*YOUR INSTRUCTIONS:* Reproduce the material that follows exactly, with no line left out.
+ + +
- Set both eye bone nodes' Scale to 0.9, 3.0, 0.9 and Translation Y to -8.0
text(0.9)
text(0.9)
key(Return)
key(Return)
+ + +
*SOLUTION TO THE PROBLEM:*
- Set both eye bone nodes' Scale to 0.9, 3.0, 0.9 and Translation Y to -8.0
text(0.9)
text(0.9)
key(Return)
key(Return)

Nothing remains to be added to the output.